Hégémonie du moteur diesel : la prochaine alerte sanitaire viendra-t-elle de nos voitures ?

Si la forte part du nucléaire est une spécificité française, la forte diésélisation du parc automobile en est une autre : depuis presque 10 ans, plus des deux tiers des véhicules particuliers vendus en France fonctionnent au gazole.

Par Thibault Ben Ben Khelil Modifié le 14 février 2013 à 10 h 43

Si la forte part du nucléaire est une spécificité française, la forte diésélisation du parc automobile en est une autre : depuis presque 10 ans, plus des deux tiers des véhicules particuliers vendus en France fonctionnent au gazole.

Pour les constructeurs, le diesel ne représente que des avantages : fiscalité avantageuse en fonction du volume, bonne densité énergétique, moins de COque l’essence ce qui permet d’atteindre leurs objectifs européens (130 gCO2/km en 2015, 95 gCO2/km en 2020 pour les véhicules neufs vendus).

Cette vision cependant est loin d’être exhaustive : l’avantage CO2 du diesel est faible (environ 15% d’émissions en moins) et les véhicules diesel sont les principaux responsables de la mauvaise qualité de l’air, surtout en milieu urbain. Ces derniers peuvent représenter en ville jusqu’à 85% des oxydes d’azote (NOx) émis et 65% des particules, avec des conséquences graves sur la santé : maladies respiratoires, cancers du poumon, inflammations chroniques, maladies cardio-vasculaires. La situation est réellement préoccupante : depuis aujourd’hui, les gaz issus de moteurs diesel sont même classés cancérigènes certains (classe C1) et non plus probables. Et  même si la France a mis en place un plan Particules visant à réduire de 30% les émissions de particules fines d’ici à 2015, elle est poursuivie depuis 2011 par la Commission Européenne pour non-respect des valeurs limites de qualité de l’air applicables aux particules.

Certes, le diesel est loin d’être le seul responsable des émissions de ces polluants. Il n’empêche que cette « gigantesque bombe à retardement » (expression de Bruno Guibeaud, président d’Europe Qualité Expertise, qui a relancé le débat début juin) bénéficie de conditions fiscales plus que favorables depuis des années. Les incitations fiscales, à l’image du bonus malus sur les véhicules neufs, ne tiennent compte que des émissions de CO2 et jamais de l’impact sanitaire. Même au niveau européen, tout rééquilibrage de la fiscalité des carburants en faveur de l’essence est systématiquement écarté par les députés, protecteurs de leur industrie automobile.

Certains rêvent du diesel propre mais, dans la pratique, cela apparaît très compliqué. Les filtres à particules, généralisés depuis 2009, ne remplissent pas leurs promesses : ils perdent souvent leur efficacité au fur et à mesure de l’usage, sont peu efficaces pour les plus fines particules et sont peu adaptés aux courts trajets urbains qui favorisent l’encrassement du filtre. Quant aux normes Euro qui rendent obligatoires la limitation des émissions et dont la sévérité va croissant, elles rendent la dépollution de l’échappement, notamment le traitement des NOx, de plus en plus chère. Les véhicules diesel sont ainsi de moins en moins compétitifs avec les véhicules essence.
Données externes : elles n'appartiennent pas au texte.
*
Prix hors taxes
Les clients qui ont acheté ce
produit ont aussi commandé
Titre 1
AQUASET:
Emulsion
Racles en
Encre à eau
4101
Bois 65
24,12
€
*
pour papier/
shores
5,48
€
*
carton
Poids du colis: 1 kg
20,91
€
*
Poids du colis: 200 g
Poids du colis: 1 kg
Pourtant, l’industrie automobile française, et plus largement européenne, ne manque pas d’atouts pour respecter ses objectifs européens sans créer de polémique sanitaire. L’optimisation des moteurs essence (de la réduction de la cylindrée à la turbocompression) représente des pistes intéressantes de réduction des émissions de CO2 du transport, en attendant la démocratisation et la popularisation des solutions électrifiées, de l’hybride rechargeable au tout électrique.

Du côté des pouvoirs publics, il faudra avoir le courage de montrer l’exemple en mettant en œuvre les expérimentations de zones d’actions prioritaires pour l’air (ZAPA) prévues par le Grenelle 2 et en écartant ainsi les plus anciens véhicules diesel des centres-villes. Les conducteurs doivent également être mieux informés sur les impacts sanitaires du diesel.

Une réforme globale de la fiscalité des véhicules et des carburants est enfin indispensable. Comment comprendre que des gaz cancérigènes certains soient favorisés quand d’autres solutions compétitives existent ? Réforme du bonus malus automobile intégrant la différence essence / diesel, prime à la casse avec des conditions strictes pour favoriser l’abandon d’anciens véhicules diesel et l’achat de véhicules neufs efficaces essence ou hybrides, fin de l’avantage fiscal du gazole aux niveaux français et européen : les pistes sont nombreuses, applicables dès maintenant, mais doivent devenir autant de priorités.

On ne pourra pas dire qu’on ne savait pas.